If stock markets around the world begin to show greater rationality and discernment, then hopefully more companies investing in our big challenges will be more thoughtfully and strongly supported by investors. Such a shift is particularly urgent for those companies leading the transformation to a net zero emissions economy.

That remake of the economy must be radical and rapid. It’s one of the best examples of the four big themes about change outlined at the top of this column. A report out this week by McKinsey, the global consultants, lays out the scale of the task.

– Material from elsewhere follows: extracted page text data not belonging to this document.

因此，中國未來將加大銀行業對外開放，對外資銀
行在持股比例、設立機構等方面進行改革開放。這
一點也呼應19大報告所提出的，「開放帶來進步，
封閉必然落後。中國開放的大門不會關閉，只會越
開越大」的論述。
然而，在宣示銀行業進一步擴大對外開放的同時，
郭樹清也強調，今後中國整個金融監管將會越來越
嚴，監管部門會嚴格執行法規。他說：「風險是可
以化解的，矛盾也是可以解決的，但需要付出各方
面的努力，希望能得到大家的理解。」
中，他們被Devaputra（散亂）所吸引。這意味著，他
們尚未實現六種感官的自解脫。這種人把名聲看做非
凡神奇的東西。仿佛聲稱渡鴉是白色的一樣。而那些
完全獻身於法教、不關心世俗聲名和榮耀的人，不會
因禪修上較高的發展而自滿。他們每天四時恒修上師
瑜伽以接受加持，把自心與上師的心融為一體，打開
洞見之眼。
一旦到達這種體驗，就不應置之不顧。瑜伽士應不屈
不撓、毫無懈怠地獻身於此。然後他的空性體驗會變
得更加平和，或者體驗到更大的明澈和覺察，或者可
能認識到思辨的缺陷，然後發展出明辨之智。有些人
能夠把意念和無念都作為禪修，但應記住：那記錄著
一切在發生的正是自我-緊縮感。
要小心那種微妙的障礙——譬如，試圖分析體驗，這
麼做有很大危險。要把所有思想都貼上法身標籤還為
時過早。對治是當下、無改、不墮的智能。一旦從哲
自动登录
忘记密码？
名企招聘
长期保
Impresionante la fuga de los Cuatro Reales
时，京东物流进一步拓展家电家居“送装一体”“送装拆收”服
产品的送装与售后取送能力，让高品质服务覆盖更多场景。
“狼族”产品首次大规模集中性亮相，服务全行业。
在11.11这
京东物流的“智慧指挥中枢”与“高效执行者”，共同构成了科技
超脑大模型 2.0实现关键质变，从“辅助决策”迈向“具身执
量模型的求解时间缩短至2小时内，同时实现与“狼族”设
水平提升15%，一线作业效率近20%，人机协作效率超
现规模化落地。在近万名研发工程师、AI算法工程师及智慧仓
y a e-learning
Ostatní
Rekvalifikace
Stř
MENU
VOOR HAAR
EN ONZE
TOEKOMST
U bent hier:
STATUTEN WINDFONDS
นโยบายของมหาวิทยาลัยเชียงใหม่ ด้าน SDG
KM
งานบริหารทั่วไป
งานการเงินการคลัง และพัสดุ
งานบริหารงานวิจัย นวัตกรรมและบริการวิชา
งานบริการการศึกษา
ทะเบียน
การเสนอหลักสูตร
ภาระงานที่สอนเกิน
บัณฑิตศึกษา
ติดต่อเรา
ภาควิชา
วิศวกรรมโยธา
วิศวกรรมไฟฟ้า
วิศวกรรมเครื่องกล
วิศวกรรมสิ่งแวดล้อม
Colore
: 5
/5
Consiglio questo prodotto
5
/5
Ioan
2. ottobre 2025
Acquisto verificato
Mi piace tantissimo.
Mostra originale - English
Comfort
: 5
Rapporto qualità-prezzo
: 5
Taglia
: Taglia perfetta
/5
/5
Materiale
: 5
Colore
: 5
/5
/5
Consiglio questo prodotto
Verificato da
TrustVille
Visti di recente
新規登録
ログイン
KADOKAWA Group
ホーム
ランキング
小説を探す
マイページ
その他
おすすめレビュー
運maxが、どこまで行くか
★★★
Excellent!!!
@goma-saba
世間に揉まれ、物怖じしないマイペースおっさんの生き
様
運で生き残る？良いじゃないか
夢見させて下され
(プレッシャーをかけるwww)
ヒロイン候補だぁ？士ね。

“While the immediate tasks ahead may seem daunting, human ingenuity can ultimately solve the net-zero equation, just as it has solved other seemingly intractable problems over the past 10,000 years. The key issue is whether the world can muster the requisite boldness and resolve.”
– McKinsey report

It examines sectors that account for 85 percent of greenhouse gas emissions in 69 of the largest countries, and examines how demand, spending, investment and jobs would need to change in order to reach net zero emissions by 2050.

For example, between 2021 and 2050, capital expenditure on assets for energy and land-use systems to achieve net-zero would reach US$275 trillion (NZ$420 trillion). The spend would average some US$9.2 trillion annually, almost three times greater than the current rate.

An additional US$1 trillion on today’s annual spending would also need to be relocated from high-emitting sectors to new low-carbon assets. McKinsey estimates that increase is equivalent to half of the recorded profits from corporates globally in 2020.

Moreover, the spending has to be front-loaded to deliver drastic levels of decarbonisation. It would need to rise from 6.8 percent of GDP today to 8.8 per cent between 2026 and 2030, after which the rate would slow. While these spending requirements are large, McKinsey believes they will have “favourable return profiles”.

One of the keys to reducing these costs is reallocating spending and job opportunities from high-emitting sectors to low-carbon markets. The report states that high-emission products and operations currently generate around 20 per cent of global GDP, which would need to be massively realigned to reach net-zero. The transition, the report states, could result “in a gain of about 200 million and a loss of about 185 million direct and indirect jobs globally by 2050”.

“The rewards of the net-zero transition would far exceed the mere avoidance of the substantial, and possibly catastrophic, dislocations that would result from unabated climate change, or the considerable benefits they entail in natural capital conservation. Besides the immediate economic opportunities they create, they open up clear possibilities to solve global challenges in both physical and governance-related terms. These include the potential for a long-term decline in energy costs that would help solve many other resource issues and lead to a palpably more prosperous global economy,” the report states.

“More importantly, they presage decisive solutions to age-old global economic and political challenges as the result of the unprecedented pace and scale of global collaboration that such a transition would have required. And while the immediate tasks ahead may seem daunting, human ingenuity can ultimately solve the net-zero equation, just as it has solved other seemingly intractable problems over the past 10,000 years. The key issue is whether the world can muster the requisite boldness and resolve to broaden its response during the upcoming decade that will in all likelihood decide the nature of the transition.”

So, yes, keeping alert to current conditions is vital. But the very best way to respond is to see in them the opportunities for meeting humanities’ challenges.